--- Text section ---
Colorado Parks and Wildlife has documented 25 mountain lion attacks on humans since 1990, including four since 2019. Three of those four were in Larimer County.
To air on the safe side, Middledorf encourages people to always be aware of their surroundings when enjoying the outdoors, keep kids close, listen to what’s going on around them and keep pets on a leash.
“You also want an animal to know that you’re there, and you’ve seen it before it sees you,” Middledorf added.
If humans spot a mountain lion, Middledorf said the most important thing is not to run away, as that can spook the animal. Middledorf also said people should make themselves look large, throw objects at the lion and back away slowly, facing the lion without making eye contact. While attacks are incredibly rare, Middledorf said if a person is attacked, they should fight back as hard as they can.
“Lions are around us all the time, and the majority of the time, we don’t know it,” Middledorf said. “It’s a rare occurrence, but when you’re hiking or mountain biking, and you’re in the same habitat as other prey like elk and deer, you should be aware that there are other animals here with us.”
Larry Desjardin, president of wildlife advocacy group Keep Routt Wild, said bear spray also works as a general deterrent for all wildlife and is good to carry.
While lions typically prey on smaller animals rather than humans, Desjardin said most humans who have been attacked were jogging and posed what mountain lions viewed as a threat. To combat this, Desjardin emphasized the need to be aware of one’s surroundings.
“We’re in their territory, and we need to know how to be good neighbors to them,” Desjardin said.

--- Record set ---
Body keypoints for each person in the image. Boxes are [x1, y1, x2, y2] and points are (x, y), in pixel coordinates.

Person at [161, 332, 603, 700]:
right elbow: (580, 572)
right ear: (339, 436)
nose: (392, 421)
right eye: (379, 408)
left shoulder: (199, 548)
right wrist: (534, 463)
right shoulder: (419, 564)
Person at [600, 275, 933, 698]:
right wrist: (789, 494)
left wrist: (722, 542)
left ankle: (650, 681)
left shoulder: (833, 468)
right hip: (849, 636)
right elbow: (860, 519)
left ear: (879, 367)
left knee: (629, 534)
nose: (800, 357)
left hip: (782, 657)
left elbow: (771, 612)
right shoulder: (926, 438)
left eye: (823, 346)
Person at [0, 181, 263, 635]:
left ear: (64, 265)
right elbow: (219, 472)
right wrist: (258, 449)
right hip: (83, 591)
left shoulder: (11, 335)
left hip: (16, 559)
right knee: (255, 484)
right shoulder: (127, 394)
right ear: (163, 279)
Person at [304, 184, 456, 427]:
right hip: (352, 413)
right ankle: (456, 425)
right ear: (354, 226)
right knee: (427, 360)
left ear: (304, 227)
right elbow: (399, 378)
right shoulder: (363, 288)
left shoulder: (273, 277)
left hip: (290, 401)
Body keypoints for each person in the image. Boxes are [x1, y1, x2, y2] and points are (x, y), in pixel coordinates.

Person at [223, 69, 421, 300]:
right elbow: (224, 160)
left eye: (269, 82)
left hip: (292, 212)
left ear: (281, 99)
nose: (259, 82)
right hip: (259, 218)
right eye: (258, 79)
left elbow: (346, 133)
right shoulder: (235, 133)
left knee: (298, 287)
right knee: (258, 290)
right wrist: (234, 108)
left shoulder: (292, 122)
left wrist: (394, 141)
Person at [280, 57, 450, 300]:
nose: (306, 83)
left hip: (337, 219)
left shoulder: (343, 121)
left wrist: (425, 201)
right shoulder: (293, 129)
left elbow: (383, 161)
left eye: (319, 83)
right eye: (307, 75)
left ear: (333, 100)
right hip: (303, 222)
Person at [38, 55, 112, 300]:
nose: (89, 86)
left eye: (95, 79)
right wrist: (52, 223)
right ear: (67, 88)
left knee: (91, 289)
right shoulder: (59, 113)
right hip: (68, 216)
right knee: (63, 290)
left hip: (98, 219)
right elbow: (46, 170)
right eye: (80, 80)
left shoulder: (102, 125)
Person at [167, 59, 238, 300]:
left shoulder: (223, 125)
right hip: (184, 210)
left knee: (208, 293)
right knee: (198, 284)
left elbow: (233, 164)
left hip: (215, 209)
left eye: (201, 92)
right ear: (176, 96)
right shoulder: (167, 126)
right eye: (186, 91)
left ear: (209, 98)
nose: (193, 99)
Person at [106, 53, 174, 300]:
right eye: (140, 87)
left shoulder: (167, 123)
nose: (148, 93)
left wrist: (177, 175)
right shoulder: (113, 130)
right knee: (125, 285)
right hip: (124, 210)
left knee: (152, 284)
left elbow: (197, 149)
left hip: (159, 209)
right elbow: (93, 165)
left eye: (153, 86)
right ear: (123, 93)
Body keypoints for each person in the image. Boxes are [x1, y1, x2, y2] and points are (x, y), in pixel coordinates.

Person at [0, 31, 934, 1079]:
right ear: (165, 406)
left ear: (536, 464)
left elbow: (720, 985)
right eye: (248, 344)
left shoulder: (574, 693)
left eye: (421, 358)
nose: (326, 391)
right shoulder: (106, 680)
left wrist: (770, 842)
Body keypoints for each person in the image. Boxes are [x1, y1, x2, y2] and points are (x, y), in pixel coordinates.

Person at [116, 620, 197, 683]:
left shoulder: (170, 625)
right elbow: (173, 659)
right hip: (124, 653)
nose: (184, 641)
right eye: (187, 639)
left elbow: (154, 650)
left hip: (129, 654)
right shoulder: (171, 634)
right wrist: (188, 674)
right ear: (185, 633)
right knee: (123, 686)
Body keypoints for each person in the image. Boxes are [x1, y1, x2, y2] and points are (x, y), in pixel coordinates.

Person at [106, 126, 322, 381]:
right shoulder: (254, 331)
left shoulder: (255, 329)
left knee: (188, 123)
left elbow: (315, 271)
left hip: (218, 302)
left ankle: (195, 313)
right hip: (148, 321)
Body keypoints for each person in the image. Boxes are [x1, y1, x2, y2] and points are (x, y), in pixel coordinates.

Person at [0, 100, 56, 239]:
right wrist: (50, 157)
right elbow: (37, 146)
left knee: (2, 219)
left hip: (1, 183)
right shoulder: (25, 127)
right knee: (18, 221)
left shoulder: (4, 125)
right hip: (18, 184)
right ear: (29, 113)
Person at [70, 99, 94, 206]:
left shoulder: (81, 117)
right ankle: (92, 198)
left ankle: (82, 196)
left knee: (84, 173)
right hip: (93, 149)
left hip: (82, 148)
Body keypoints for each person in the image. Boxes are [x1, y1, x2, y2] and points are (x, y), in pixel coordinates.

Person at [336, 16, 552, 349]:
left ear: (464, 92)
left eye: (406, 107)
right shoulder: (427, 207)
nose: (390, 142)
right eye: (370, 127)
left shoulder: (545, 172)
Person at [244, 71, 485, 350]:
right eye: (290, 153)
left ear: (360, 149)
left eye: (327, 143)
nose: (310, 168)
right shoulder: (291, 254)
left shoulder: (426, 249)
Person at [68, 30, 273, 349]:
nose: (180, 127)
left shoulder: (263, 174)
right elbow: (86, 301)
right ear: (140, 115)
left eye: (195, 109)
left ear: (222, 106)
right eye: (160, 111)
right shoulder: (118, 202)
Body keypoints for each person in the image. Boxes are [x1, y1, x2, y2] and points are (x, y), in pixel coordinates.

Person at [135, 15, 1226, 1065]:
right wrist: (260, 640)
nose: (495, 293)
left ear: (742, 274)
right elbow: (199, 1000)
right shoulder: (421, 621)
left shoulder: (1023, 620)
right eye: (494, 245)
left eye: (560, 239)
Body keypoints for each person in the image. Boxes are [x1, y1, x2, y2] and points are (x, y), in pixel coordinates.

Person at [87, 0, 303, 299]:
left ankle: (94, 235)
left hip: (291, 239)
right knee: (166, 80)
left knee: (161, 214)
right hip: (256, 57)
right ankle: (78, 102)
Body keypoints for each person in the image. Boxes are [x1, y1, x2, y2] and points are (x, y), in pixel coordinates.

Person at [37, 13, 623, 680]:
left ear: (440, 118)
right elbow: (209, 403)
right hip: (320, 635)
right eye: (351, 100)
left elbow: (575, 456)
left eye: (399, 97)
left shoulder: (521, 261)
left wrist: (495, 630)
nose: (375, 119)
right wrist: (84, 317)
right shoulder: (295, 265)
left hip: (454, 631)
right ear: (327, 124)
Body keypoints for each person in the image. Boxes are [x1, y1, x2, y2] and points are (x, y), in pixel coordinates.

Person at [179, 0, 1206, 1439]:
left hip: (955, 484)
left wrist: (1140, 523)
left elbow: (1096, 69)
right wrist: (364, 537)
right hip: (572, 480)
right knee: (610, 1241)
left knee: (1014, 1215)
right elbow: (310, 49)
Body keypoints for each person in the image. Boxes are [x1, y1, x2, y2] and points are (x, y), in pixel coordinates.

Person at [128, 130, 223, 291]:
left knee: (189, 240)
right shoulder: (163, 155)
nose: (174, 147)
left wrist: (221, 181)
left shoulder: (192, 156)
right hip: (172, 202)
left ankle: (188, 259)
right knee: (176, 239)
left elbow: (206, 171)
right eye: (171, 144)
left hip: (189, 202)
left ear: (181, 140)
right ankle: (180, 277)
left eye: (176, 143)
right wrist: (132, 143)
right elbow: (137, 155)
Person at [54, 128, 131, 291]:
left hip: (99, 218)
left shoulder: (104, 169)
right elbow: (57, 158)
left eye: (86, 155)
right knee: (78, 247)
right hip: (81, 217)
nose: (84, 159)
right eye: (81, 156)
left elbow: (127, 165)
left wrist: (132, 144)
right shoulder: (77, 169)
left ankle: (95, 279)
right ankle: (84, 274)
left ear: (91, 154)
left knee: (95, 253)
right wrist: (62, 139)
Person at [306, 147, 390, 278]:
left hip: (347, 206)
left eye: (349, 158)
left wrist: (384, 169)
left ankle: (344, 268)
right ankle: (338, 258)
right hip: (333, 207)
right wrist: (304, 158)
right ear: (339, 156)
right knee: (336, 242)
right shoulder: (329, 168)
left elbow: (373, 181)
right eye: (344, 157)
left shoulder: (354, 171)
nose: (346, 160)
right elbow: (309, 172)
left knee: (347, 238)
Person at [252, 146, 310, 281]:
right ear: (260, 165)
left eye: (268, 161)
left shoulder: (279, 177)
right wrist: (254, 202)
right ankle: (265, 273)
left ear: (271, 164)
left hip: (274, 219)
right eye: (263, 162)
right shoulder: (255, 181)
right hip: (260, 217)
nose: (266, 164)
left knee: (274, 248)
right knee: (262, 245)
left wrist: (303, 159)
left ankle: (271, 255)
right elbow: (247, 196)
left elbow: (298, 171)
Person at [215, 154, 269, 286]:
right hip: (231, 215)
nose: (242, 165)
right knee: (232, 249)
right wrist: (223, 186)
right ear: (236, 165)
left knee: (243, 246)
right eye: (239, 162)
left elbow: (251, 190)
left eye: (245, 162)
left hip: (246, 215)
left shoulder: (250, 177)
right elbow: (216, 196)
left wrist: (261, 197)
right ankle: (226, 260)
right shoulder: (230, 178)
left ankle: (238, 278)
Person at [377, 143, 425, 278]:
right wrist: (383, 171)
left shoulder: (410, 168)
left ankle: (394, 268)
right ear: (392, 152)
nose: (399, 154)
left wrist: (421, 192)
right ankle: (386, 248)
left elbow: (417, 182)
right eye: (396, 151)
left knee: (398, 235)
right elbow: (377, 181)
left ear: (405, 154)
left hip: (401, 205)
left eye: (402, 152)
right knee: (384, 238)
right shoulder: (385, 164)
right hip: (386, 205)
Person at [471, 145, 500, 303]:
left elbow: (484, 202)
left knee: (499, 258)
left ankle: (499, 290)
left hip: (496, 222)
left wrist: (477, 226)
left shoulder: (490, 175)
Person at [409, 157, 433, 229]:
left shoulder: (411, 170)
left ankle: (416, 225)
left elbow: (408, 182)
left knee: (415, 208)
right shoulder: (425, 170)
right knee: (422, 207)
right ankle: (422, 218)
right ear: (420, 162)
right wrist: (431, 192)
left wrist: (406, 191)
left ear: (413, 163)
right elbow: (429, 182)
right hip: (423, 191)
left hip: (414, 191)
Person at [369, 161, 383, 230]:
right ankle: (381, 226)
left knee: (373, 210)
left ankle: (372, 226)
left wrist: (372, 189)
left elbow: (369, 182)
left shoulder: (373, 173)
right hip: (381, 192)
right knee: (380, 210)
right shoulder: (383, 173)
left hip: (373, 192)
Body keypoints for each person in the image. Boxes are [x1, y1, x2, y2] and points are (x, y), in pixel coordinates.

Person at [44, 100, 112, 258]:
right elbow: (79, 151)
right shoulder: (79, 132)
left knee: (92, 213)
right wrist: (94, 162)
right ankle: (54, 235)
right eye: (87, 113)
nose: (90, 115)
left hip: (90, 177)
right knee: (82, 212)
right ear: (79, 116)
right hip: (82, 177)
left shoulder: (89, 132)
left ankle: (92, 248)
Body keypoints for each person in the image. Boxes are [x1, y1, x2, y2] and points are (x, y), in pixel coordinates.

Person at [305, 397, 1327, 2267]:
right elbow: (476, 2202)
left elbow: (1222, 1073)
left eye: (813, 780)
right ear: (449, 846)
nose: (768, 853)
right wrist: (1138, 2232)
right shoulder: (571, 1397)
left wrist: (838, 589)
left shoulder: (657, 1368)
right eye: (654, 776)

--- Requirement ---
Will you copy everything in the mountain lion safety text from "Colorado Parks and" down to "on a leash.", word for word? You can leave the records aside; they aren't needed here.

--- Result of this exercise ---
Colorado Parks and Wildlife has documented 25 mountain lion attacks on humans since 1990, including four since 2019. Three of those four were in Larimer County.
To air on the safe side, Middledorf encourages people to always be aware of their surroundings when enjoying the outdoors, keep kids close, listen to what’s going on around them and keep pets on a leash.